The YMCA and American Heart Association (AHA) are launching a collaborative effort this spring to help control blood pressure.

Forty-six percent of U.S. adults have hypertension based on new guidelines announced in November but managing blood pressure levels can reduce a person’s risk for heart attack and stroke.

Through the new collaboration, clinics participating in the AHA and American Medical Association’s national Target: BP initiative can refer patients to the YMCA for free support in learning how to self-monitor their blood pressure. The partnership will be piloted in eight cities: Atlanta; St. Louis; Lexington and Louisville, Kentucky; Nashville and Memphis, Tennessee; Jacksonville, Florida; and Tulsa, Oklahoma.

“Health care providers are treating patients with high blood pressure. Their efforts can be complemented by out-of-clinic activities and resources that help with self-management of high blood pressure, and that’s where community-based organizations like the ‘Y’ can be very effective,” said Eduardo Sanchez, MD, PhD, chief medical officer for prevention for the AHA. “A trusted touchpoint outside of the doctor’s office is a valuable tool in helping people make and maintain the lifestyle habits necessary to prevent new or worsening cardiovascular disease.”

The YMCA already has a blood pressure self-monitoring program in which it encourages participants to record blood pressure at least twice a month, attend monthly nutrition education seminars and meet with trained “healthy heart ambassadors,” who facilitate the seminars and teach individuals how to use blood pressure monitors.
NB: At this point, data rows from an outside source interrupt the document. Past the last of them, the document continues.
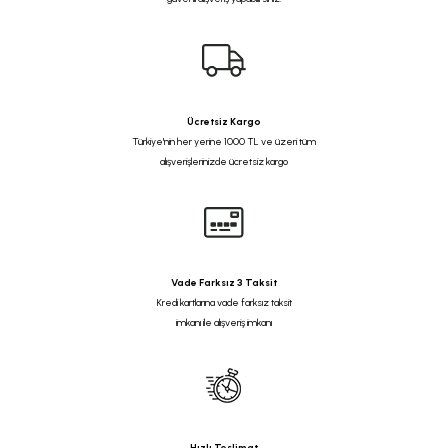
Ücretsiz Kargo
Türkiye'nin her yerine 1000 TL ve üzeri tüm
alışverişlerinizde ücretsiz kargo
Vade Farksız 3 Taksit
Kredi kartlarına vade farksız taksit
imkanı ile alışveriş imkanı
Hızlı Teslimat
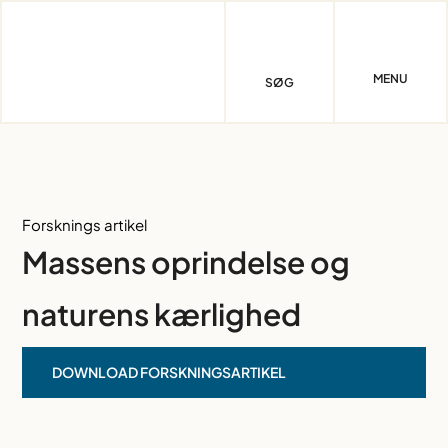
Skip
to
content
MENU
SØG
Forsknings artikel
Massens oprindelse og
naturens kærlighed
DOWNLOAD FORSKNINGSARTIKEL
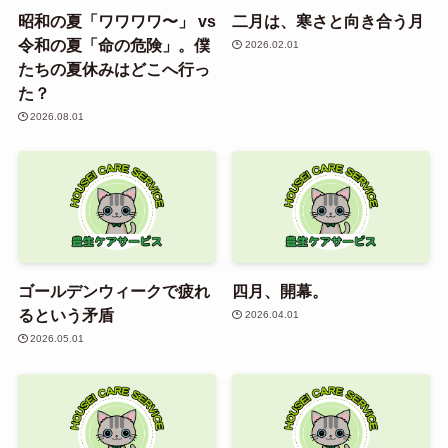
昭和の夏「ワワワワ〜」 vs
二月は、寒さと向き合う月
令和の夏「命の危険」。僕
2026.02.01
たちの夏休みはどこへ行っ
た？
2026.08.01
ゴールデンウィークで疲れ
四月、開幕。
るという矛盾
2026.04.01
2026.05.01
“Community integrated health solutions are the future of chronic disease prevention, and the Y’s partnership with the AHA is a great example of putting access in action,” Heather Hodge, the YMCA senior director of evidence-based health interventions, said in a press release. “Not only can we help patients who know they have high blood pressure get the help they need, but this effort will also increase access in communities where the risks for high blood pressure are even higher than the national average.”